11. Equation (I) is (I - o) 【Chemistry 14】 or a pharmaceutically acceptable salt thereof, R 1C , R 1D , and R 1E Each of these is an independently selected R 1 The compound according to claim 1, or a pharmaceutically acceptable salt thereof.

12. Equation (I) is (I - p) 【Chemistry 15】 or a pharmaceutically acceptable salt thereof, in the formula, R 1D and R 1E Each of these is an independently selected R 1 And, Q is -NH(SO 2 ) - or -NH(C1-C6 alkyl)-, R 1F , R 1G , and R 1H Each of these is independently hydrogen, C1-C6 alkyl, or C1-C6 hydroxyalkyl, and R 1F , R 1G , and R 1H The compound according to claim 1, or a pharmaceutically acceptable salt thereof, wherein at least one of the atoms is hydrogen.

13. A compound according to any one of claims 1 to 9, or a pharmaceutically acceptable salt thereof, wherein X is N or C.

14. A compound according to any one of claims 1 to 9, or a pharmaceutically acceptable salt thereof, wherein Y is N or C.

15. Z 1 A compound according to any one of claims 1 to 5, wherein is N or C, or a pharmaceutically acceptable salt thereof.

16. The compound according to any one of claims 1 to 4, wherein ring A is a 5- to 11-membered heteroaryl, or a pharmaceutically acceptable salt thereof.
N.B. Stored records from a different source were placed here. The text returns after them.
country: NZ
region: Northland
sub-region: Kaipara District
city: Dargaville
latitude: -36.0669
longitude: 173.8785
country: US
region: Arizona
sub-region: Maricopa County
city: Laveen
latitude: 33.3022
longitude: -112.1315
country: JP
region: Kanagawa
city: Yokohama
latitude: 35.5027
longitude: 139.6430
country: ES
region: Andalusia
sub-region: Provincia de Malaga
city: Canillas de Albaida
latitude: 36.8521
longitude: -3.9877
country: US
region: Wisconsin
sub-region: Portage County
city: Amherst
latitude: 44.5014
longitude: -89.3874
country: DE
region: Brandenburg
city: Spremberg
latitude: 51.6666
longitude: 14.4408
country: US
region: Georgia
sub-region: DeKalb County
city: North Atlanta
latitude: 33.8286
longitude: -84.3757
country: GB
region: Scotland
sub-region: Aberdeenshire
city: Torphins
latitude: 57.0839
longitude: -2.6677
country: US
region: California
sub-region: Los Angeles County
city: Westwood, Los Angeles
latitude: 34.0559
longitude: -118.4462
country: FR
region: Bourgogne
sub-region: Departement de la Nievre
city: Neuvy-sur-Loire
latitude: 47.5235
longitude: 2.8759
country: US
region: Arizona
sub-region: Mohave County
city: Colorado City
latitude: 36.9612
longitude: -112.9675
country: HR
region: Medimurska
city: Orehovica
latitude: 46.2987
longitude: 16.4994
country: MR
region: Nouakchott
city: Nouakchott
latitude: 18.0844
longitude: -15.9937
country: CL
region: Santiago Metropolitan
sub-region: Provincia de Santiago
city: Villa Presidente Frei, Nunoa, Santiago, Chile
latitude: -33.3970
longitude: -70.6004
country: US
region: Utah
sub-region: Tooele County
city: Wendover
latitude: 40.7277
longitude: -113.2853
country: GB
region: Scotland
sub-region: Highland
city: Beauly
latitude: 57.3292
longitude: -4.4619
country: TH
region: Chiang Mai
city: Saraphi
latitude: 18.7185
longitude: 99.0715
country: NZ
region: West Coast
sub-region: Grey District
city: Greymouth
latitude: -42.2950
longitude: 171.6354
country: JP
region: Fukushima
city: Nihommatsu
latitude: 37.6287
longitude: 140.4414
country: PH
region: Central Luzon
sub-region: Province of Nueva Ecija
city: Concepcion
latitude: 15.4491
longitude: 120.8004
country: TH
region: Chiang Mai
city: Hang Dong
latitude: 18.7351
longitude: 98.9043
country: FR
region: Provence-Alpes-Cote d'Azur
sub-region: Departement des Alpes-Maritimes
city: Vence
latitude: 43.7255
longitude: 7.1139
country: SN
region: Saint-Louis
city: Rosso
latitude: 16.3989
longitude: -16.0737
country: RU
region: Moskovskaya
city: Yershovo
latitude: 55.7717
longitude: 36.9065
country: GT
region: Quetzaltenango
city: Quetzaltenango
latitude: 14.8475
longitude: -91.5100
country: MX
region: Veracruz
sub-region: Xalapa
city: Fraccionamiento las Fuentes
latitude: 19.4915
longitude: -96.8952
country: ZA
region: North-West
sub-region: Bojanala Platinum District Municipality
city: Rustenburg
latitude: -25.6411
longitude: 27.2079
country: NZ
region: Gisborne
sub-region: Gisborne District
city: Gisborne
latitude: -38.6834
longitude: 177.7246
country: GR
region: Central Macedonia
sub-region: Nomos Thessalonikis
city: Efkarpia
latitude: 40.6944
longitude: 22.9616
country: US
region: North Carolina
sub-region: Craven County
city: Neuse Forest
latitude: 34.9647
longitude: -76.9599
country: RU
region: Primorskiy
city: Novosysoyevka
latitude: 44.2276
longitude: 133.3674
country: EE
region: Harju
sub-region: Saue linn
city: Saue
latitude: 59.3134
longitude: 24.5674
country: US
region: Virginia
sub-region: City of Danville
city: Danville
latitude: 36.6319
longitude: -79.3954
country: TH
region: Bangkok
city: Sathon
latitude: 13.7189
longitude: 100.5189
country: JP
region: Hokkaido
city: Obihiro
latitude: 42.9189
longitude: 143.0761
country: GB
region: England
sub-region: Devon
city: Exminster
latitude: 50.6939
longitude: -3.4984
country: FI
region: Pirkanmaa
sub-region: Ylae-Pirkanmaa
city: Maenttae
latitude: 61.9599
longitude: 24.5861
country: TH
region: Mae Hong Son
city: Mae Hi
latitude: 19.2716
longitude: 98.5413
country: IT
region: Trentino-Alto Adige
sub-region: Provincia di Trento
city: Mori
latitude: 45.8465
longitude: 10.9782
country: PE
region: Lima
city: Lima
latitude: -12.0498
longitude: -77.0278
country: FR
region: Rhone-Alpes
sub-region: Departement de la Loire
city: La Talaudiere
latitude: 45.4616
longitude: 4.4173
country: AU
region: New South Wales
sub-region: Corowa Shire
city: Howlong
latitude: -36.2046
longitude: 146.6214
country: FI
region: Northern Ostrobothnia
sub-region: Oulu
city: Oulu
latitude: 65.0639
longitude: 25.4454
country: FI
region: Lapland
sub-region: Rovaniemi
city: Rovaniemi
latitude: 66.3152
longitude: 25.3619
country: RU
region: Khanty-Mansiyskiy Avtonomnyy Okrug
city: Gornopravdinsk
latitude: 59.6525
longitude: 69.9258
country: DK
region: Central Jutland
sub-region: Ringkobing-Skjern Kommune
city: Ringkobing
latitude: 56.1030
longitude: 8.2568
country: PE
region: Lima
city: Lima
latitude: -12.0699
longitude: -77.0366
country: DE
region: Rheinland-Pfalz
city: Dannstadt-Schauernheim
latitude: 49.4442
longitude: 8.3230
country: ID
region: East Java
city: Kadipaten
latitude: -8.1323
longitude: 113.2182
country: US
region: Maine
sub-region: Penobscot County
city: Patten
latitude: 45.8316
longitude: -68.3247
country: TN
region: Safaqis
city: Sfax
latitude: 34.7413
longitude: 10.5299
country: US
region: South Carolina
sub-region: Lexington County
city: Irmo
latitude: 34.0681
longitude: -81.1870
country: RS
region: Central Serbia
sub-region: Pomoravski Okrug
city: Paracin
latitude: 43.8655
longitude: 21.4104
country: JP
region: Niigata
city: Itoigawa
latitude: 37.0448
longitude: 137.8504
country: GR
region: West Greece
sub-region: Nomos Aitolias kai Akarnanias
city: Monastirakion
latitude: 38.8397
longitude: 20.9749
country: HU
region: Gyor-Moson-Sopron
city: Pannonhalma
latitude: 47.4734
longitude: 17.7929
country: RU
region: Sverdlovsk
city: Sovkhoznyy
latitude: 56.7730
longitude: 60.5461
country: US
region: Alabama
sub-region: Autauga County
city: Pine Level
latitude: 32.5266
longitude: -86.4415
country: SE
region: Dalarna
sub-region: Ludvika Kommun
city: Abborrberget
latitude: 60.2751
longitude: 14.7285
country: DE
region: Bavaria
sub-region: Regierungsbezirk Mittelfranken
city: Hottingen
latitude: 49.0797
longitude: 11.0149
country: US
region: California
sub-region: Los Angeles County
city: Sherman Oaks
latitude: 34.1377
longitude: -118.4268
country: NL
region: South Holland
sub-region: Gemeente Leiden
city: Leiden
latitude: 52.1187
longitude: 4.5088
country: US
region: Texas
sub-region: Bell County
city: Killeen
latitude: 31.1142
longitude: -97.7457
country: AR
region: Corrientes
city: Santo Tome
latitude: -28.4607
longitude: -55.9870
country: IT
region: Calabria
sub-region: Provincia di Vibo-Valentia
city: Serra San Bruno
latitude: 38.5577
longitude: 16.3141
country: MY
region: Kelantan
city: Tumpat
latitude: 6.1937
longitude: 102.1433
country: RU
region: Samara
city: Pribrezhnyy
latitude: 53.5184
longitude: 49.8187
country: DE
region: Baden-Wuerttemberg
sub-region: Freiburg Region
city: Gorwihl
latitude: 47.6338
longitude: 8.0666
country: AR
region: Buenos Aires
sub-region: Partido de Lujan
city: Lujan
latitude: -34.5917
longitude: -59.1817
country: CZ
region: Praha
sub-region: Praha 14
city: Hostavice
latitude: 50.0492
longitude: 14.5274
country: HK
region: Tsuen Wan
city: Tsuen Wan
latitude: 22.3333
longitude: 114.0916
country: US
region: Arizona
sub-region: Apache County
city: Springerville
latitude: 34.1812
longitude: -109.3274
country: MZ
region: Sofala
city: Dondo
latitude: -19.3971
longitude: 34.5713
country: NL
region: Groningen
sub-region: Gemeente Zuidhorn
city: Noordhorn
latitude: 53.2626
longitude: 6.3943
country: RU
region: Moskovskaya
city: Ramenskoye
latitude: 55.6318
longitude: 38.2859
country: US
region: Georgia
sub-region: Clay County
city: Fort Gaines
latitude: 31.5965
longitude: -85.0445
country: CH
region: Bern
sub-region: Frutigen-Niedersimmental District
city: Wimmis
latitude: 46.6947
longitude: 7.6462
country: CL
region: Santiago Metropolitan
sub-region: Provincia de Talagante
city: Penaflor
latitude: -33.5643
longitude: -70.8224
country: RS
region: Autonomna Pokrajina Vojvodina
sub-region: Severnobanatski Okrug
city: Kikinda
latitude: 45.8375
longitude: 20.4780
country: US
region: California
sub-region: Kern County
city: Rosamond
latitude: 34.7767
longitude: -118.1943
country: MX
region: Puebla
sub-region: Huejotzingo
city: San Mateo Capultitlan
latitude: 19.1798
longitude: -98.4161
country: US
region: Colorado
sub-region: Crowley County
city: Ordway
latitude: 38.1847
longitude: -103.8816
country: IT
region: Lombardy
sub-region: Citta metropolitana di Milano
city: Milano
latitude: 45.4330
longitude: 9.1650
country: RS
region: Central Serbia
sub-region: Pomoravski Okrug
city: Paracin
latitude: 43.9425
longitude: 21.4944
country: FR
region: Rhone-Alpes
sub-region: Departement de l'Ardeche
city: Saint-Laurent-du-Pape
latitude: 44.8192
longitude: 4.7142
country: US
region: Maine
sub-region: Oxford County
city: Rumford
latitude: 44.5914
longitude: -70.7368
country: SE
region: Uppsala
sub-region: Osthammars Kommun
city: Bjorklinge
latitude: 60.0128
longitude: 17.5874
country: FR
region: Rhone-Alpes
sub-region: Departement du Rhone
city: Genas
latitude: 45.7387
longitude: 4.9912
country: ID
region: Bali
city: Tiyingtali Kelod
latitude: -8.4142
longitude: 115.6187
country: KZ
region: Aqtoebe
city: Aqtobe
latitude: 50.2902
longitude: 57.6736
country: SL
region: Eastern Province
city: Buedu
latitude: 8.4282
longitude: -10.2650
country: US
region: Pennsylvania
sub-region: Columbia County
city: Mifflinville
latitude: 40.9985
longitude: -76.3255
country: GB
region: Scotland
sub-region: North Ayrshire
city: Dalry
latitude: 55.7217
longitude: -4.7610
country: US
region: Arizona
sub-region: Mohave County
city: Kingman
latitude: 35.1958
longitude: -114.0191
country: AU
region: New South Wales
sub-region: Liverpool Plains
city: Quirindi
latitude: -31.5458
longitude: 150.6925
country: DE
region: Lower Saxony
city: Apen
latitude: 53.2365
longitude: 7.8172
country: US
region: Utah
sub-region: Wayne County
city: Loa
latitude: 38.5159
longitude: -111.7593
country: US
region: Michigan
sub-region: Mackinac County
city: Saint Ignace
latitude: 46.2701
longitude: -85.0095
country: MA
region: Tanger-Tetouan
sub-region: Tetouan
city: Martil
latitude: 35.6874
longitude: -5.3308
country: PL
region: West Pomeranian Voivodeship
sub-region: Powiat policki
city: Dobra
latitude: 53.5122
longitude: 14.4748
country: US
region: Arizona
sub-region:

17. The compound according to any one of claims 1 to 4, wherein ring A is phenyl, or a pharmaceutically acceptable salt thereof.

18. A compound selected from the group consisting of the compounds of Examples 1 to 304, or a pharmaceutically acceptable salt thereof.

19. A pharmaceutical composition comprising a compound according to any one of claims 1 to 18, or a pharmaceutically acceptable salt thereof, and one or more pharmaceutically acceptable excipients.

20. A method for treating a RIPK2-related disease or disorder in a subject requiring treatment for such disease or disorder, comprising the step of administering to the subject an effective amount of a compound according to any one of claims 1 to 18, a pharmaceutically acceptable salt thereof, or a pharmaceutical composition according to claim 19.